Now, the drive from Galveston to Branson, starting out with a tremendous rainstorm in Houston during morning drive time, left a little to be desired!


----------



## DrQ (Jul 16, 2006)

JLB said:
			
		

> ... The roads from there on are not exactly superhighways, but you will be rewarded by breathtaking Ozark moutain views and Eureka Springs (followed by more than a few Tyson chicken farms  ). ...


The view is nice, but if you get a late start from Dallas, your making that drive in the dark.  You might want to consider coming back that way.  It is pretty.





			
				JimJ said:
			
		

> We drove it in March from Ft Worth. I-35 to 82 to US69 to *I-44* to I-540 to 412 to US65 into Branson. Took about 8 Hrs. I just did Mapquest from Dallas/Branson. They show the same way I went as 434 miles for 7 hr and 29 min.


Be advised, you want to catch I40 north of Eufaula OK on US69.  If you go up to I44, you have gone too far and that is the northern route I was talking about.

We have diven both routes and they are both good.  The north route is mostly 4-lane divided limited access highway.  The southern route is more scenic on the 2-lane blacktop from Springdale AR.

JLB - your back from vacation.  It's good to see you.


----------



## PA- (Jul 16, 2006)

When I drove through OK on my way to Worldmark Grand Lake, I was very surprised at how beautiful the trip was.  I had previously only been in central to western OK, I didn't realize that there was a very pretty side of OK (on the eastern part of the state).  Red clay and GREEN, GREEN, foliage.  Looks like Christmas.


----------



## JLB (Jul 17, 2006)

Thanks.  It's good to be back with friends.



			
				DrQ said:
			
		

> JLB - your back from vacation.  It's good to see you.


----------



## JLB (Jul 17, 2006)

Absolutely.  It surprises a lot of people.  You cannot tell the mountains and lakes of eastern OK from the same in the Ozarks of MO and AR.

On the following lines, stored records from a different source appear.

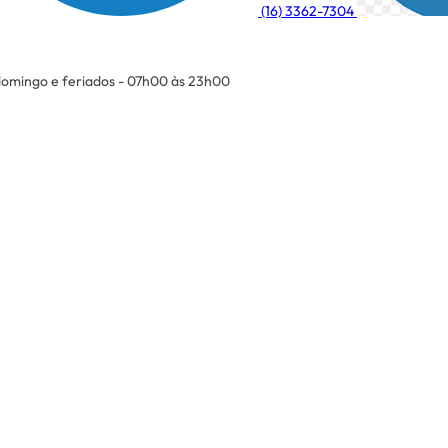
(16) 3362-7304
omingo e feriados - 07h00 às 23h00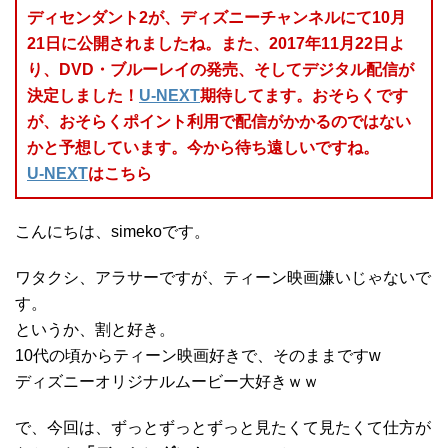
ディセンダント2が、ディズニーチャンネルにて10月
21日に公開されましたね。また、2017年11月22日よ
り、DVD・ブルーレイの発売、そしてデジタル配信が
決定しました！
U-NEXT
期待してます。おそらくです
が、おそらくポイント利用で配信がかかるのではない
かと予想しています。今から待ち遠しいですね。
U-NEXT
はこちら
こんにちは、simekoです。
ワタクシ、アラサーですが、ティーン映画嫌いじゃないで
す。
というか、割と好き。
10代の頃からティーン映画好きで、そのままですw
ディズニーオリジナルムービー大好きｗｗ
で、今回は、ずっとずっとずっと見たくて見たくて仕方が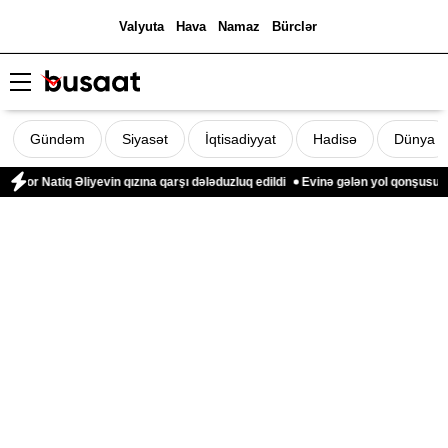
Valyuta
Hava
Namaz
Bürclər
Gündəm
Siyasət
İqtisadiyyat
Hadisə
Dünya
r Natiq Əliyevin qızına qarşı dələduzluq edildi
Evinə gələn yol qonşusu tərə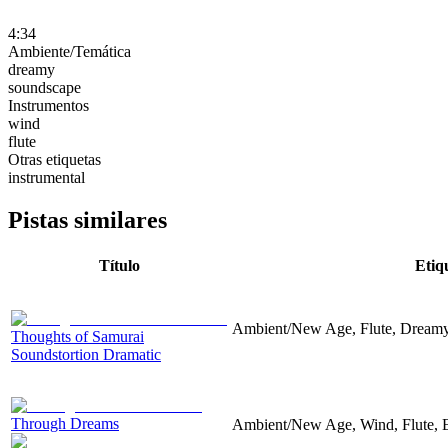
4:34
Ambiente/Temática
dreamy
soundscape
Instrumentos
wind
flute
Otras etiquetas
instrumental
Pistas similares
Título
Etiq
Ambient/New Age, Flute, Dream
Thoughts of Samurai
Soundstortion Dramatic
Through Dreams
Ambient/New Age, Wind, Flute, E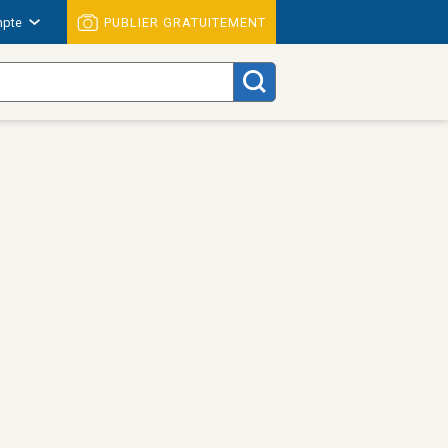
pte
PUBLIER GRATUITEMENT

I wish I could find a link to confirm it, but I have heard several times that OK has more square miles of lakes than MN.



			
				PA- said:
			
		

> When I drove through OK on my way to Worldmark Grand Lake, I was very surprised at how beautiful the trip was.  I had previously only been in central to western OK, I didn't realize that there was a very pretty side of OK (on the eastern part of the state).  Red clay and GREEN, GREEN, foliage.  Looks like Christmas.


----------



## lainie3 (Jul 18, 2006)

Thanks everyone.  As usual, you were very helpful.


----------